José Gabriel Condorcanqui Noguera, que pasaría a la historia con el nombre de Túpac Amaru (en quechua: "serpiente resplandeciente"), nació el 19 de marzo del año 1740 en el pueblo de Surimaná, provincia de Tinta (actual Perú). Era el segundo hijo de don Miguel Condorcanqui y de doña Rosa Noguera, y descendiente en quinta generación del última Inca, Túpac Amaru, que había encabezado una heroica rebelión en 1571 contra el virrey Francisco de Toledo.
José Gabriel ingresó a los diez años en el Colegio de Caciques de San Francisco de Borja, en el Cuzco. Años más tarde, estando en Lima por asuntos judiciales, parece que su constante interés en aumentar sus conocimientos lo llevó a escuchar clases de Artes en la Universidad de San Marcos. Heredó los cacicazgos de Pampamarca, Tungasuca y Surimaná y una importante cantidad de mulas que lo convirtieron en un cacique de buena posición, dedicado al transporte de mercaderías. el 25 de mayo de 1760, cuando acababa de cumplir 20 años, se casó con la mujer que sería el amor de su vida, Micaela Bastidas Puyucawa, natural del pueblo de Pampamarca. De esta unión nacieron tres hijos varones: Hipólito, en 1761; Mariano, en 1762; y Fernando, en 1768. Todos los hijos del cacique fueron bautizados por el cura Antonio López de Sosa. El matrimonio con aquella mujer extraordinaria lo alentó en el reclamo de su reconocimiento oficial como cacique y de la ratificación de su calidad de legítimo descendiente del Inca Túpác Amaru.

> _Datos sin procesar_
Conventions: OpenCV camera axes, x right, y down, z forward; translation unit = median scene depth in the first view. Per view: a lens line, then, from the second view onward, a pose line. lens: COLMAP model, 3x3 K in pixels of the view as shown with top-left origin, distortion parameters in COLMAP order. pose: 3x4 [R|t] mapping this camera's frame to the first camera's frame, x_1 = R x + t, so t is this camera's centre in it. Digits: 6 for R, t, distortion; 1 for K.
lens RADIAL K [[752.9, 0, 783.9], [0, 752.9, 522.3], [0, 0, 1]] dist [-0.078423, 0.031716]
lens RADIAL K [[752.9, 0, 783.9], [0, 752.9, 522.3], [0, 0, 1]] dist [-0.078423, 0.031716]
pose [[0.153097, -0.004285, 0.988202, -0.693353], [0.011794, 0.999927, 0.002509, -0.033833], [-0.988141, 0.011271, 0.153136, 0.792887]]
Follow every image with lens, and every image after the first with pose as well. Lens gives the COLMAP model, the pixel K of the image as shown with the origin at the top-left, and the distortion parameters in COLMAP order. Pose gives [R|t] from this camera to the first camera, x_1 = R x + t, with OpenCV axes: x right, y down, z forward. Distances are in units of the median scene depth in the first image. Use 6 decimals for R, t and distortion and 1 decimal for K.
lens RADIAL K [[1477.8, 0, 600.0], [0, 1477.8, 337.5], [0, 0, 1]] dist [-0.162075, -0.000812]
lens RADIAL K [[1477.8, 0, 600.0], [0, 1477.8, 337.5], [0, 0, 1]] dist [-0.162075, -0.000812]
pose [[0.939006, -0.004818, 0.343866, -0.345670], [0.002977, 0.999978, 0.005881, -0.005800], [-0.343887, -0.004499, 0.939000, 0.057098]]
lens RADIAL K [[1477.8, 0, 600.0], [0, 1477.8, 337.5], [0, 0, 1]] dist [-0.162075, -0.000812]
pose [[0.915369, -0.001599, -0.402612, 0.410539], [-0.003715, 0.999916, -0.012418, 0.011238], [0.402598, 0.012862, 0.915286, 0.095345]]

> _Tareas por realizar_
[1] Según el texto sobre Túpac Amaru, ¿con quién se casó José Gabriel Condorcanqui y en qué fecha?
[2] Reanuda el texto sobre Túpac Amaru a partir de su última oración.

> _Respuestas del ejercicio_
[1] Se casó con Micaela Bastidas Puyucawa el 25 de mayo de 1760.

[2]
A fines del siglo XVIII, la dinastía de los Borbones, con el objeto de reorganizar el orden y el poder imperiales, inició una política de reformas administrativas y económicas. Las "reformas borbónicas" se extendieron a América y modificaron sustancialmente la relación entre España y las colonias.
Una de las medidas de mayor importancia fue la creación, en 1776, del Virreinato del Río de la Plata, que incluía las minas de Potosí.
A partir de este hecho y del desarrollo de la actividad marítima, Buenos Aires aumentó rápidamente su población, consolidó su estructura urbana y se transformó en el centro comercial más importante entre las colonias que España poseía en el sur del continente americano.
La medida perjudicó seriamente al Virreinato del Perú, donde el visitador José Antonio de Areche pretendió reemplazar los recursos que hasta entonces povenían del Potosí con la hiperexplotación de los indígenas y una asfixiante alza de las cargas tributarias, que incluía la creación de nuevos impuestos que recaían, por supuesto, sobre las ya dobladas espaldas de los indios.
El cierre de obrajes, la paralización de las minas y la crisis del algodón y el azúcar provocaron el incremento de la desocupación y la pérdida de sus míseros ingresos para miles de indígenas.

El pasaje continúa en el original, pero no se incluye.